Passage »
────────────────────────────────────────
Sundance Post IV: Saturday in the Snow 

Before I go into Saturday, I need to recap LATE Friday night. I'd like to have a word with the GENIUS scheduler who decided to put a 2.5 hour doc about Ralph Nader on at 10:45pm, An Unreasonable Man. Of course, we're the smarties who got tix for said showing. At any rate, it had a terrific first half recapping Nader's early years and then strangely loses its way during Nader's presidential forays. Given an editor, it would be a pretty good flick.

After getting home at 2am, we decided to bail on the first Saturday timeslot and we started with a noon screening of Wrestling with Angels: Playwright Tony Kushner. A workmanlike piece of doc-making, it flies purely on the strength of its brilliant subject. It was a joy for me because I would happily see/listen to anything Tony Kushner said, wrote or had produced.

Our second flick was a pure crowdpleaser. Kinky Boots is The Fully Monty crossed with La Cage aux Folles. As K. said, "Any film where drag queens save the day is a winner in my book." Ditto.

Right as we went into Kinky Boots, it began to do a proper Utah snow. So we were trekking about in the soft stuff for the rest of the day. It is something I appreciate as global warming seems to have denied The City any real snow this year.

We caught our first big ensemble piece next. Nicole Holofcener is a Sundance fave and her latest work is Friends with Money. Jennifer Aniston, Joan Cusack, Scott Caan, Simon McBurney (Artistic Director of Complicite), and Jason Isaacs (Harry Potter's Lucius Malfoy with an American accent!) all deliver great performances in Holofcener's well-observed dramedy.

Award winners are announced and start to screen Saturday night. So tonight we saw the Dramatic Grand Jury Winner, Quincenera. And Sherpa Dan and I have been arguing about it ever since. The story of the clash of cultures both within generations of Echo Park Latinos and between the Latino community and the largely gay entreprenuers who are gentrifying this neighborhood of L.A., Quincenera has a number of problematic elements. I thought it was good watching overall, but not the sort of integrated work one expects from an award winner. Sherpa Dan thought that it needed a significant subplot excised. K. sided with Dan.
────────────────────────────────────────
Information shown »

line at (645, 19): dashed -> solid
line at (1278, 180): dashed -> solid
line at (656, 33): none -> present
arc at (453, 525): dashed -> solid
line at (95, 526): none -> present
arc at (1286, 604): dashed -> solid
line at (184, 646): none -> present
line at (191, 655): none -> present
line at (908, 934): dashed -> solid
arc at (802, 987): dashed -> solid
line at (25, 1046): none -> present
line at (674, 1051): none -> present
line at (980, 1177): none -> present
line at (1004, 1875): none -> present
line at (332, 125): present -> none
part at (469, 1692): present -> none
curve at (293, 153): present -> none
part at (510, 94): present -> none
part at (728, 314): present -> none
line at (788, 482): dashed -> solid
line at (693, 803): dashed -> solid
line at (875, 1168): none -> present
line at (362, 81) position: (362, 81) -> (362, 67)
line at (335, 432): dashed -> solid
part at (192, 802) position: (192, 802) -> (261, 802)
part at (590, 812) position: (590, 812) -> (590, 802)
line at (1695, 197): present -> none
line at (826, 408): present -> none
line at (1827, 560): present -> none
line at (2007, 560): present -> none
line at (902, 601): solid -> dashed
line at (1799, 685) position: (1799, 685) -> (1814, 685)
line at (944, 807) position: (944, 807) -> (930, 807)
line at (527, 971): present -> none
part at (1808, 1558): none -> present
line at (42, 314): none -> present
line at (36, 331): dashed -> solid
────────────────────────────────────────
Requests »
1/ According to the Sundance post, which film was the Dramatic Grand Jury Winner?
2/ Revise the Sundance post from "Sundance Post IV: Saturday" through "pretty good flick.", swapping "scheduler" for "programmer".
Rely only on the Sundance post for what comes next.

Responses »
1/ Quincenera

2/
Sundance Post IV: Saturday in the Snow 

Before I go into Saturday, I need to recap LATE Friday night. I'd like to have a word with the GENIUS programmer who decided to put a 2.5 hour doc about Ralph Nader on at 10:45pm, An Unreasonable Man. Of course, we're the smarties who got tix for said showing. At any rate, it had a terrific first half recapping Nader's early years and then strangely loses its way during Nader's presidential forays. Given an editor, it would be a pretty good flick.